Following the death of city architect Hans Ries in 1564, the Riga City Council requested Frese to assess and provide recommendations for improving the city’s fortifications. This came during the Livonian War, a time when Riga faced military threats and the need for improved defenses. On 21 January 1567, Frese presented proposals for fortifying the harbor side of Riga, including the redesign of the Mārstaļi Gate and the construction of a new Harbour Gate (Hafentor) where the Rīdzene stream flowed into the Daugava River.

Frese’s detailed plans included foundational masonry using precisely cut stones, upper walls built with high-quality bricks, and iron-reinforced doors. These plans were accompanied by drawings, now lost, though elements of his design are believed to be visible in a 1612 engraving by Nikolaus Mollyn.

The Harbour Gate's architecture, with its dual arches for foot and river traffic, ornate frieze featuring lions' heads and rosettes, and the probable placement of a chronostic inscription, demonstrates the influence of Renaissance styles and marks one of Riga's earliest expressions of the period’s architectural language.

=== Appointment as city architect ===
Frese applied for the official post of Riga’s city architect in 1569, stating his qualifications and need for work during wartime. He was officially appointed to the position only in 1576, following several years of unofficial work. During this interim, he had also worked for the ducal court in Jelgava (Mitau), the capital of the Duchy of Courland and Semigallia. There, he contributed to the construction of the ducal residence, a chapel, and two Lutheran churches: St. Anne’s Church (Latvian community, 1573) and the Holy Trinity Church (German community, 1574). These churches shared notable architectural similarities in layout, façade composition, and decorative brickwork.

=== Projects and legacy ===

Once confirmed as city architect, Frese remained active in Riga for approximately 25 years, working as a military engineer, designer of public infrastructure, and ecclesiastical architect.
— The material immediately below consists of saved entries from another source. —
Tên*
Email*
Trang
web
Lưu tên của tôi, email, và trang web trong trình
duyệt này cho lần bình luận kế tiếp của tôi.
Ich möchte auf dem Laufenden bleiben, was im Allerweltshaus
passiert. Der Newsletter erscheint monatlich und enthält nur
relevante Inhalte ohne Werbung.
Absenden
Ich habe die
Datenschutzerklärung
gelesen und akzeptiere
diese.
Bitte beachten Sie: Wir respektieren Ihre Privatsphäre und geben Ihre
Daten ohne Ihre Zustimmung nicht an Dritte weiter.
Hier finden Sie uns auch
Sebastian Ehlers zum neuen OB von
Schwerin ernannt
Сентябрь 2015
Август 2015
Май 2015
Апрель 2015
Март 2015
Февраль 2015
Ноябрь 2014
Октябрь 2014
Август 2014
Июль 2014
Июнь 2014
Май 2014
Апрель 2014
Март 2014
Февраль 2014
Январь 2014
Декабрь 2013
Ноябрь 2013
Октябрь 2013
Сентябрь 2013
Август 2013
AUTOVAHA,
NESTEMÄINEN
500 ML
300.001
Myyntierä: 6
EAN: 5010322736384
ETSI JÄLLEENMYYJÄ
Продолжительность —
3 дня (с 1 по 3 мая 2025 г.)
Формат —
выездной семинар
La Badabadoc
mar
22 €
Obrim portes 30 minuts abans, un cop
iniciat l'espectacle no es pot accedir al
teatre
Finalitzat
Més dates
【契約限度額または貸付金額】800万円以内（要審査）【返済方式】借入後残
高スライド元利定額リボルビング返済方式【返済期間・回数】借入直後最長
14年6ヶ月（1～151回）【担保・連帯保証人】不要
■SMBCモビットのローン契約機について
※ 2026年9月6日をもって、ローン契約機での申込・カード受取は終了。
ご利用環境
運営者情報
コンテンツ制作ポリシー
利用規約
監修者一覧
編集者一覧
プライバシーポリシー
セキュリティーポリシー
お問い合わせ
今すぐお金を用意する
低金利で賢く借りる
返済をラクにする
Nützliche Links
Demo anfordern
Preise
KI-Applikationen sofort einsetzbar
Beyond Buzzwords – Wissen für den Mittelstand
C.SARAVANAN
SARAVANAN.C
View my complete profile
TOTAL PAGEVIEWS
He contributed to city defenses during the attacks by Ivan the Terrible in 1577–1578, reconstructed drinking water canals in 1582 to provide clean water for both culinary and hygienic use, and oversaw the rebuilding of the spire of St. Peter’s Church in 1578.
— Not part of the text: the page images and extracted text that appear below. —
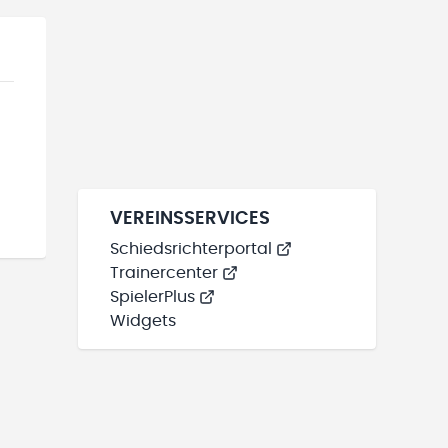
VEREINSSERVICES
Schiedsrichterportal
Trainercenter
SpielerPlus
Widgets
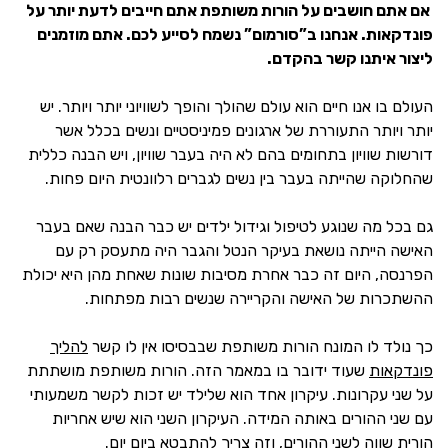
אם אתם חושבים על הורות משותפת אתם חייבים לדעת יותר על
פונדקאות. אנחנו ב”סורמום” נשמח לסייע לכם. אתם מוזמנים
ליצור איתנו קשר בהקדם.
העולם בו אנו חיים הוא עולם שהולך והופך לשוויוני יותר ויותר. יש
יותר ויותר התעוררת של ארגונים פמיניסטיים ונשים בכלל אשר
דורשות שוויון בתחומים בהם לא היה בעבר שוויון, ויש הבנה כללית
שהחלוקה שהייתה בעבר בין נשים לגברים רלוונטית היום פחות.
גם בכל מה שנוגע לטיפול וגידול ילדים יש כבר הבנה שאם בעבר
האישה הייתה נושאת בעיקר הנטל והגבר היה מתעסק רק עם
הפרנסה, היום זה כבר אחרת מסיבות שונות שאחת מהן היא יכולת
ההשתכרות של האישה והקריירה שנשים רבות מפתחות.
כך נולד לו המונח הורות משותפת שבבסיסו אין לו קשר
להליך
פונדקאות
שעוד ידובר בו במאמר הזה. הורות משותפת מושתתת
על שני עקרונות. עיקרון אחד הוא שלילד יש זכות לקשר משמעותי
עם שני ההורים באותה המידה. העיקרון השני הוא שיש אחריות
הורית שווה לשני ההורים, וזה צריך להתבטא ביום יום.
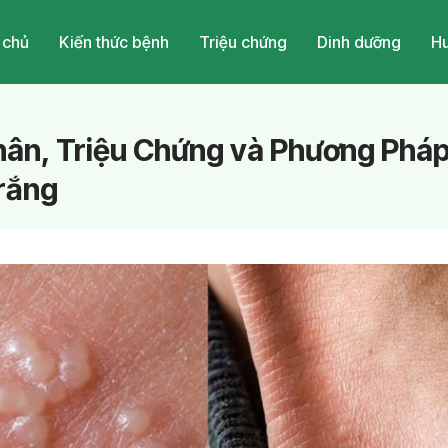
 chủ
Kiến thức bệnh
Triệu chứng
Dinh dưỡng
Hu
ân, Triệu Chứng và Phương Pháp 
rắng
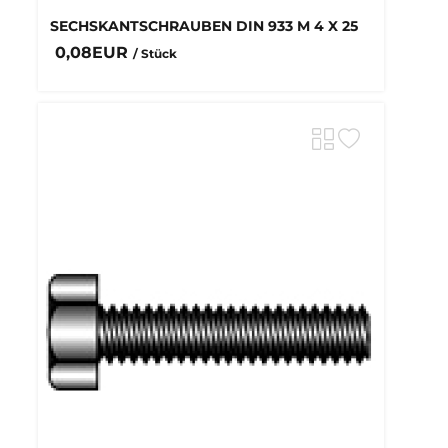
SECHSKANTSCHRAUBEN DIN 933 M 4 X 25
0,08EUR
/ Stück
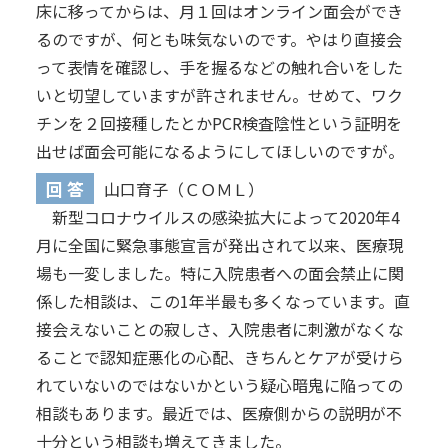
床に移ってからは、月１回はオンライン面会ができ
るのですが、何とも味気ないのです。やはり直接会
って表情を確認し、手を握るなどの触れ合いをした
いと切望していますが許されません。せめて、ワク
チンを２回接種したとかPCR検査陰性という証明を
出せば面会可能になるようにしてほしいのですが。
回 答
山口育子（ＣＯＭＬ）
新型コロナウイルスの感染拡大によって2020年4
月に全国に緊急事態宣言が発出されて以来、医療現
場も一変しました。特に入院患者への面会禁止に関
係した相談は、この1年半最も多くなっています。直
接会えないことの寂しさ、入院患者に刺激がなくな
ることで認知症悪化の心配、きちんとケアが受けら
れていないのではないかという疑心暗鬼に陥っての
相談もあります。最近では、医療側からの説明が不
十分という相談も増えてきました。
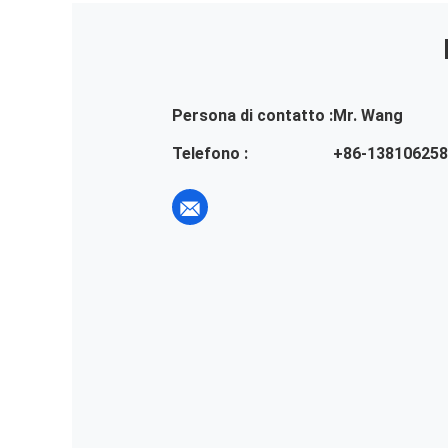
Persona di contatto :
Mr. Wang
Telefono :
+86-13810625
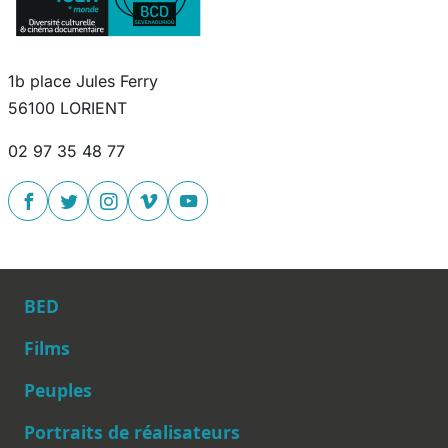
1b place Jules Ferry
56100 LORIENT
02 97 35 48 77
BED
Films
Peuples
Main navigation
Portraits de réalisateurs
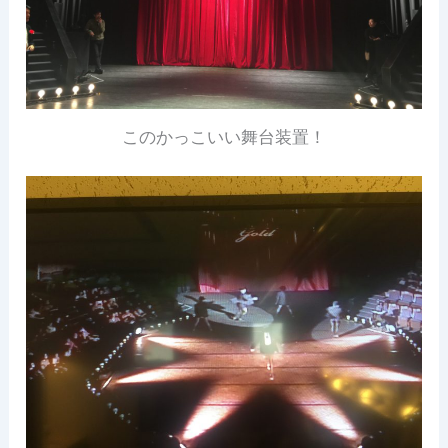
このかっこいい舞台装置！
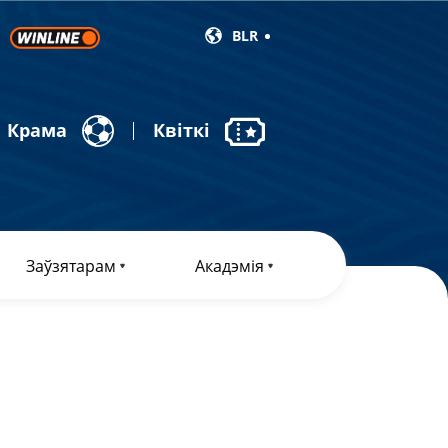
BLR
Крама
Квіткі
Заўзятарам
Акадэмія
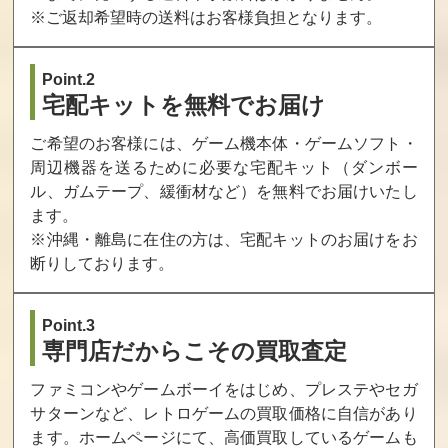
※ご返却希望時の送料はお客様負担となります。
買取価格
買取価格
172
101
Point.2
宅配キットを無料でお届け
ご希望のお客様には、ゲーム機本体・ゲームソフト・
周辺機器を送るために必要な宅配キット（ダンボー
ル、ガムテープ、緩衝材など）を無料でお届けいたし
ます。
※沖縄・離島に在住の方は、宅配キットのお届けをお
断りしております。
Point.3
専門店だからこその買取査定
ファミコンやゲームボーイをはじめ、プレステやセガ
サターンなど、レトロゲームの買取価格に自信があり
ます。ホームページにて、高価買取しているゲームも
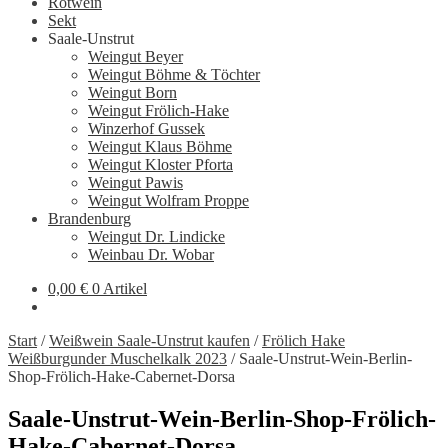
Rotwein
Sekt
Saale-Unstrut
Weingut Beyer
Weingut Böhme & Töchter
Weingut Born
Weingut Frölich-Hake
Winzerhof Gussek
Weingut Klaus Böhme
Weingut Kloster Pforta
Weingut Pawis
Weingut Wolfram Proppe
Brandenburg
Weingut Dr. Lindicke
Weinbau Dr. Wobar
0,00
€
0 Artikel
Start
/
Weißwein Saale-Unstrut kaufen
/
Frölich Hake
Weißburgunder Muschelkalk 2023
/
Saale-Unstrut-Wein-Berlin-
Shop-Frölich-Hake-Cabernet-Dorsa
Saale-Unstrut-Wein-Berlin-Shop-Frölich-
Hake-Cabernet-Dorsa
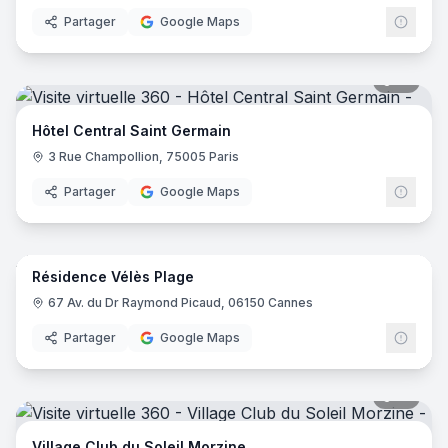
Partager
Google Maps
18
pano
Hôtel Central Saint Germain
3 Rue Champollion, 75005 Paris
Partager
Google Maps
14
pano
Résidence Vélès Plage
67 Av. du Dr Raymond Picaud, 06150 Cannes
Partager
Google Maps
31
pano
Village Club du Soleil Morzine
Between 1587 and 1589, Frese was involved in designing church towers, including the Riga Cathedral spire, and choir and exterior of the St. John's Church. This tower featured an elaborate design with a platform and balustrade, a domed base, an open colonnade, and a soaring gilded spire topped with a rooster. Though destroyed in the fire of 1773, historical descriptions attest to its architectural sophistication.

He is often credited with the introduction of a fresh water supply system in 1582, known as the Wasserkunst. This system transported water from the Jugla River to public fountains via pipelines, marking a significant advancement in urban infrastructure for the city. Following this, Riga established a dedicated municipal office to oversee the urban water supply.

== Death and succession ==
Frese’s name last appears in Riga’s municipal records in 1602. That year, Lambert Janssen from The Hague began working under his supervision as a bricklayer. After Frese’s presumed death, Janssen and Adrian Janssen temporarily filled both roles until Bernt Boddecker (also known as Bötticher) was appointed as the new city architect.